Monday night, when Joe Maddon was asked about Jason Heyward, he gave a very simple answer [VIDEO]:

“He’s just swinging the bat really well. His set up’s entirely different and with that he’s making a better pass at the baseball, that’s it... There’s nothing new or different from him, he’s just set better. His hands... you can see how the ball’s coming off the bat, it’s kind of snapping. There’s no push in his swing it’s all snap right now and that’s the difference”

I decided to look back at how Heyward has set up over the years to see if I could see what Joe was talking about.

First, a look at Heyward’s setup during his highly successful 2010 rookie campaign:

Second, a look at Heyward’s more typical 2013 season, This is particularly interesting because in August of this year he suffered a broken jaw while at the plate. You can see that he switches helmets at about minute eight of this compilation:

While he continued to put up slightly above average offensive numbers in 2014 and 2015, those stats took a nosedive when he signed with the Cubs in 2016. Former Cub Mark DeRosa took a look at Heyward’s swing during an MLB Central segment in 2016 [VIDEO]:

I’ll forgive you if you don’t have 25 minutes to devote to video of Jason Heyward’s evolving swing plus the comparison to the above two videos, so I’ll cut to the chase with some screen shots.
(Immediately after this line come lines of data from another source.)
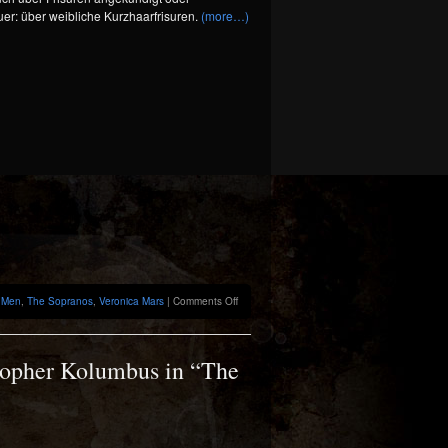
er: über weibliche Kurzhaarfrisuren.
(more…)
on
 Men
,
The Sopranos
,
Veronica Mars
|
Comments Off
“…
Lass
Dein
Haar
stopher Kolumbus in “The
herunter!”
–
Shortcut
Stories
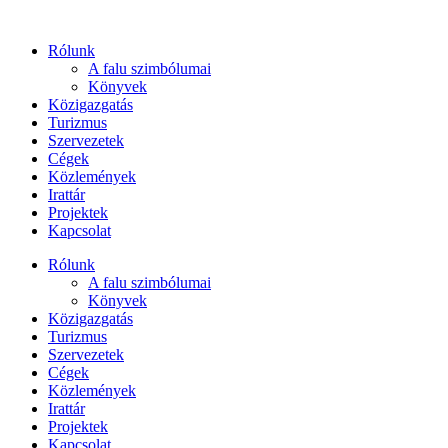
Ugrás
a
Rólunk
tartalomhoz
A falu szimbólumai
Könyvek
Közigazgatás
Turizmus
Szervezetek
Cégek
Közlemények
Irattár
Projektek
Kapcsolat
Rólunk
A falu szimbólumai
Könyvek
Közigazgatás
Turizmus
Szervezetek
Cégek
Közlemények
Irattár
Projektek
Kapcsolat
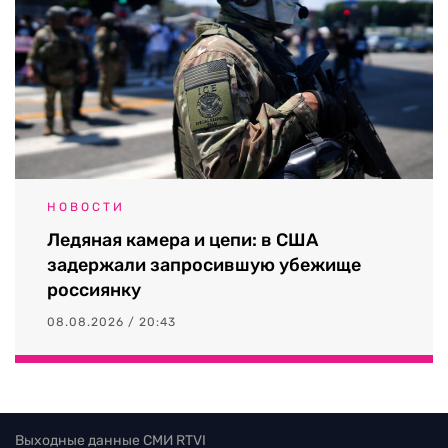
НОВОСТИ
Ледяная камера и цепи: в США
задержали запросившую убежище
россиянку
08.08.2026 / 20:43
Выходные данные СМИ RTVI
Let’s start with 2010 JHey hitting his Opening Day home run against Carlos Zambrano:

2010 Jason Heyward takes Zambrano deep

Notice where the feet and hands are, it allows him to step slightly towards the plate and fully get his hands through the ball at the plate, sending this pitch over the fence:

2010 JHey makes contact

Now let’s take a look at 2016 Heyward, the first thing you’ll notice is how tight he is at the plate. His hands are forward and it’s going to hurt his ability to get a good swing on the ball:

2016 Jason Heyward

He has basically no chance of getting a hit here against Jacob deGrom. His timing is wrong and his full extension is way ahead of the plate. Let’s be honest, it’s not just deGrom, his chances of making contact against anyone are slim:

2016 JHey is way too late to make contact

Heyward’s swing in 2018 looks a lot more like early JHey than 2016 JHey. His stance and swing has... well, for lack of a better term, more snap to it. You can see him stepping towards the plate again now right before he swings as opposed to shifting away a bit. His hands are also starting back further and swinging through the ball more easily. And the results so far speak for themselves, two shots from his grand slam against the Phillies:

2018 JHey - his hands are back and feet positioned to step forward a bit.
2018 JHey hits a grand slam off Adam Morgan

I’ll leave you with the following from Statcast. In 2017 Jason Heyward ranked 264th in MLB in hard-hit balls (exit velocity over 95 mph) with 30.9 percent of hits. For comparison that put him just behind A.J. Ellis, Brett Gardner and Carlos Beltran. In 2018 JHey ranks 65th in MLB in hard hit balls with 43.1 percent of hits, for comparison that puts him in the neighborhood of Nomar Mazara, Jose Martinez and Nick Markakis. I think we can all agree that is much better company.

If that remarkable improvement is sustainable, the Cubs won’t need to go after a new bat at the trade deadline, they’ve got one in a substantially improved Jason Heyward.